É óbvio que existem infindáveis benefícios na conectividade. Isso é inquestionável. O que sim, deve ser constantemente questionado é a forma como as pessoas consomem tudo isso e o tempo que dedicam às telas. Não fosse tão prejudicial as escolas não estariam preocupadas em banir os telemóveis das salas de aula. Enquanto nasce um Saramago a cada um milhão de pessoas, o que torna o dom da escrita uma espécie de «doença rara», sob a ótica matemática, todo o restante se torna «actor» e não «autor», quer pelo conteúdo que torna público nas redes sociais, quer por aquilo que é consumido a partir de um algorítimo viciante, numa espiral como aquelas utilizadas para ensacar enchidos.

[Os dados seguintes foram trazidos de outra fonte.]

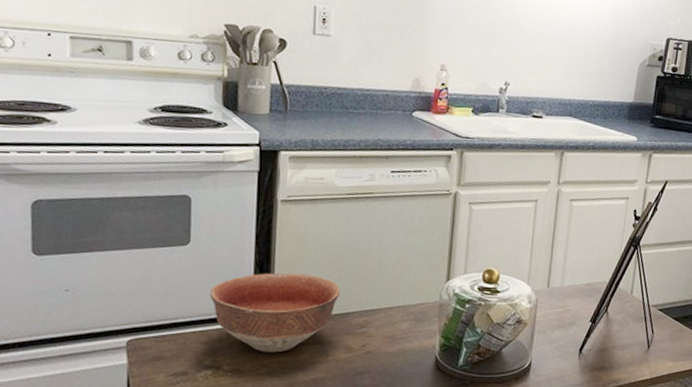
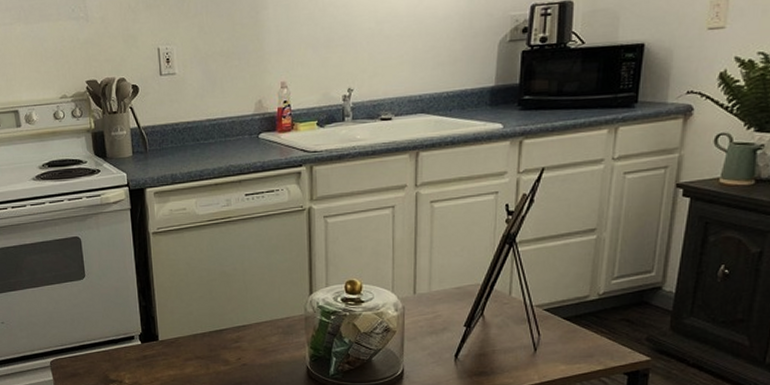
bowl: present [210,272,341,353] -> none [106,296,213,367]

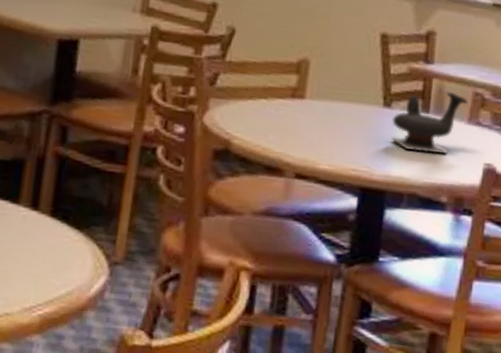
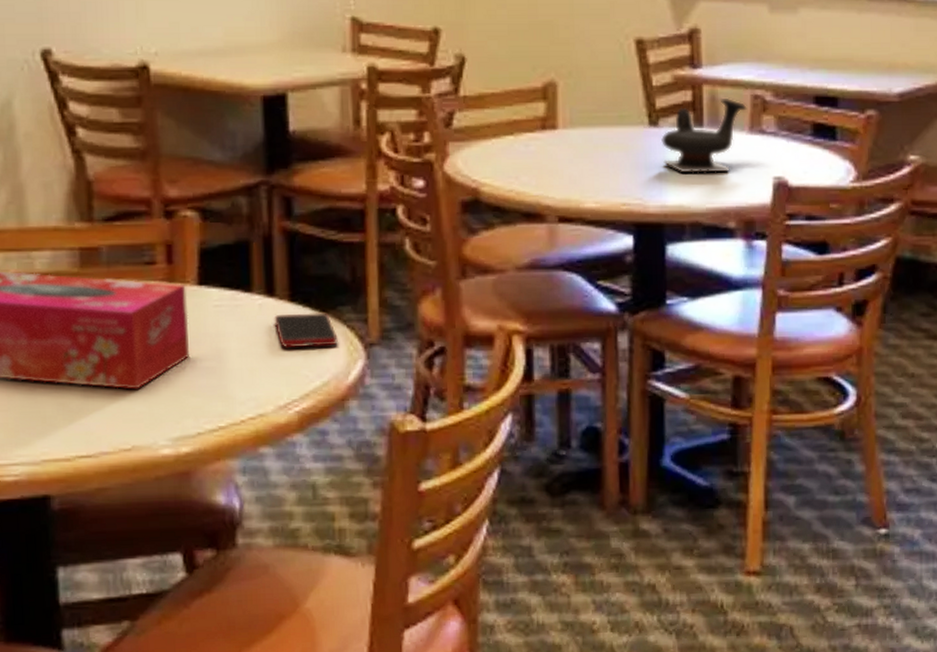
cell phone: none [33,227,87,260] -> present [274,312,338,349]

Feitas estas considerações, para que o leitor possa entender a licença poética, ainda que indevida, entende-se porque as pessoas não leem mais. Quiçá, no fundo, a leitura não dá «likes», não dá engajamento, não insere-te nesse universo de pessoas sem senso crítico. Pensemos ao contário, num exercício de empatia. Imagine uma pessoa que muito lê e que fica cega, de facto. Não seria um castigo? Não seria revoltante? E quando o leitor esquece-se de onde deixou os óculos? Tudo pronto para aquele momento íntimo, a casa calma, o silêncio, a luz de leitura, a poltrona, o pufe para apoiar os pés, o sujeito pega o livro e quando acomoda-se, não encontra os óculos. Que sensação terrível, não? É uma cegueira temporária, sim, que demonstra quão importante é o sentido da visão para quem realmente quer ver.

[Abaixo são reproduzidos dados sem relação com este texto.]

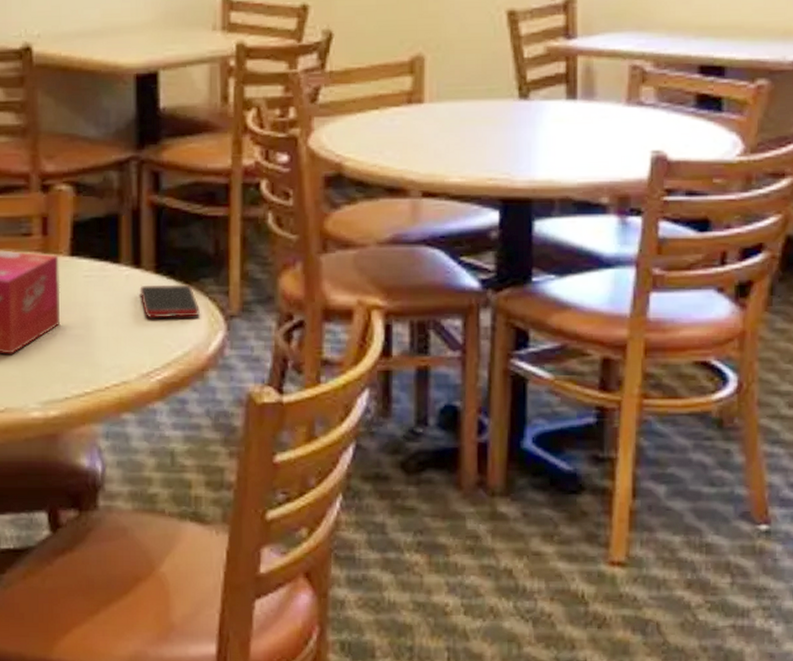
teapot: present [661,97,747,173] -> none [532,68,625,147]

Ser leitor é ser minoria e as minorias parecem não ter importância, senão aos políticos de plantão. Aqueles que jamais lutam contra as causas que afligem as minorias, sob o risco de perder a razão de lutar. Afinal, o que seria de um político que diz combater a miséria se esta simplesmente acabasse? Que bandeiras passaria a adotar? E daqueles, que por não ler direito confundem cidadania com hambúrguer? Estas são opiniões complexas, por vezes polémicas, que só se consegue sanar se tivermos a capacidade de ler, estudar e entender como funcionam os dois lados. O bom e velho contraditório. Então, para que eu possa dormir eivado do mais puro sentimento de dever cumprido, fiz este texto, chato, como deve ser, bem como são os leitores, essa gente esquisita que pega nos livros enquanto uma multidão anda por aí «conectada» e controlada por aqueles que as manipulam em nome da nossa liberdade.